In this way mules and drivers worked until four o'clock in the afternoon, the dirty water often coming up over the floor of the ambulance, and many times it looked as if we could not go on one step farther without being upset in the mud and water.

But at four we reached an island, where there was a small house and a stable for the stage relay horses, and not far beyond was another island where Faye decided to camp for the night. It was the only thing he could have done. He insisted upon my staying at the house, but I finally convinced him that the proper place for me was in camp, and I went on with him. The island was very small, and the highest point above water could not have been over two feet. Of course everything had to be upon it - horses, mules, wagons, drivers, Faye and I, and the two small squirrels, and the chickens also. In addition to our own traveling menagerie there were native inhabitants of that island - millions and millions of mosquitoes, each one with a sharp appetite and sharp sting. We thought that we had learned all about vicious mosquitoes while in the South, but the Southern mosquitoes are slow and caressing in comparison to those Montana things.

It was very warm, and the Chinaman felt sorry for the chickens shut up in the boxes, where fierce quarrels seemed to be going on all the time. So after he had fed them we talked it over, and decided to let them out, as they could not possibly get away from us across the big body of water. There were twenty large chickens in one big box, and twenty-seven small ones that had been brought in a long box by themselves. Well, Charlie and one of the men got the boxes down and opened them. At once the four or five mother hens clucked and scratched and kept on clucking until the little chicks were let out, when every one of them ran to its own mother, and each hen strutted off with her own brood. That is the absolute truth, but is not all. When night came the chickens went back to their boxes to roost - all but the small ones. Those were left outside with their mothers, and just before daylight Charlie raised a great commotion when he put them up for the day's trip.

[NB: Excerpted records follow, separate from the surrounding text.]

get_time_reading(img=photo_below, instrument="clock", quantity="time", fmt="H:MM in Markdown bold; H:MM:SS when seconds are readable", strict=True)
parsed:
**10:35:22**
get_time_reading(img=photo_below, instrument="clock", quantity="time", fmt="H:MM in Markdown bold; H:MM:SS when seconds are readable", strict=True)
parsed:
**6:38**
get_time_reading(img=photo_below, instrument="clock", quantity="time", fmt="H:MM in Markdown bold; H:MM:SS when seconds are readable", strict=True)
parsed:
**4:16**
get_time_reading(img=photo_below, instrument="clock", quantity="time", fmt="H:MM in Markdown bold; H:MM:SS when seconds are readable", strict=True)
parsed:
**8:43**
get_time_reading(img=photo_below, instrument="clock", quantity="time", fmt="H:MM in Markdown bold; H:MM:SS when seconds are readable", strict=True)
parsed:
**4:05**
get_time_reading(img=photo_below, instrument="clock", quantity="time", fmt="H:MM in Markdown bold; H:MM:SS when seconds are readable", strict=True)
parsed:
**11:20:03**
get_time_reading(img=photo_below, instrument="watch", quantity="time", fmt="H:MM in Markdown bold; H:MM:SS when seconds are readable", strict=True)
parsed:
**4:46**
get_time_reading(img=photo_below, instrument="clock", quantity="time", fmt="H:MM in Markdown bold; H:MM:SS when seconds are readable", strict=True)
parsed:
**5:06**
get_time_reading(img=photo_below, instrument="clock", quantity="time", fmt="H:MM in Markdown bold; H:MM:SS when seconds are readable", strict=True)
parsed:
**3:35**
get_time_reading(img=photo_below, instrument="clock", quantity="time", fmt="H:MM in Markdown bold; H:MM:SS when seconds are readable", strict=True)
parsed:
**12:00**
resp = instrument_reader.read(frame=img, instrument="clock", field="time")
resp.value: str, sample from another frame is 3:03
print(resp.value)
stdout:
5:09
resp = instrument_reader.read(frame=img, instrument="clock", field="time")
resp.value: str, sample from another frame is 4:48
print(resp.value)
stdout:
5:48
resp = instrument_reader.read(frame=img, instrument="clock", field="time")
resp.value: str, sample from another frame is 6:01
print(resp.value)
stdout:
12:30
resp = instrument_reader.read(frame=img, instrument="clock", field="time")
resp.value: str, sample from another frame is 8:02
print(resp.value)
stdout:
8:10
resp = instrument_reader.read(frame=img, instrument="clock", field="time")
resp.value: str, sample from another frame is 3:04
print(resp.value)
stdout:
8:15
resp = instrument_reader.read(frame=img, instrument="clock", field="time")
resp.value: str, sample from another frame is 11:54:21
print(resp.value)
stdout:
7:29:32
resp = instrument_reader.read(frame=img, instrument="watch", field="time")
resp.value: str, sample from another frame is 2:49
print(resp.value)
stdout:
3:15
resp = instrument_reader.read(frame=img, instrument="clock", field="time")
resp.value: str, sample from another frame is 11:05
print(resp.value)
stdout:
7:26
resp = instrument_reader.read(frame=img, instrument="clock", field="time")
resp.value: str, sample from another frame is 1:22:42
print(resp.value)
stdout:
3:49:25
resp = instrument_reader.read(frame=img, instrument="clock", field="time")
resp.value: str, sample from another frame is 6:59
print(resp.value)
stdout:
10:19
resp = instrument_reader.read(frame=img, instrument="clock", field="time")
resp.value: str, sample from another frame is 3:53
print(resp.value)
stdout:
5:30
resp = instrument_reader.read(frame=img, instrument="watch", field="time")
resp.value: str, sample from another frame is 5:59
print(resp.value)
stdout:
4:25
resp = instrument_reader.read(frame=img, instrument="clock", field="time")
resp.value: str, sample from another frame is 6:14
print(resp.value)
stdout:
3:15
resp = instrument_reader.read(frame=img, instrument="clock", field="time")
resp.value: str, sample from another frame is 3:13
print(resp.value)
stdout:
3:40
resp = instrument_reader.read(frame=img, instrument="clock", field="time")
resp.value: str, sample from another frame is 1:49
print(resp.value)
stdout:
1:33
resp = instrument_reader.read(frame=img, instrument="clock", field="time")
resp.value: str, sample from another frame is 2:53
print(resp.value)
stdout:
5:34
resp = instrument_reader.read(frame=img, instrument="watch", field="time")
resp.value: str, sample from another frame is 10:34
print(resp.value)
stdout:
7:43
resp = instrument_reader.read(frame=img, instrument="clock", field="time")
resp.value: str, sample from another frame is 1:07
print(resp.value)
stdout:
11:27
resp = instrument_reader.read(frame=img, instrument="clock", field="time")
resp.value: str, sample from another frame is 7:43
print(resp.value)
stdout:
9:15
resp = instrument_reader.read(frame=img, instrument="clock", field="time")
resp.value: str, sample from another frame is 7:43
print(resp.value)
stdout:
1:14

When we were about ready to start in the morning, a man came over from the house and told Faye that he would pilot us through the rest of the water, that it was very dangerous in places, where the road had been built up, and if a narrow route was not carefully followed, a team would go down a bank of four or five feet. He had with him just the skeleton of a wagon - the four wheels with two or three long boards on top, drawn by two horses.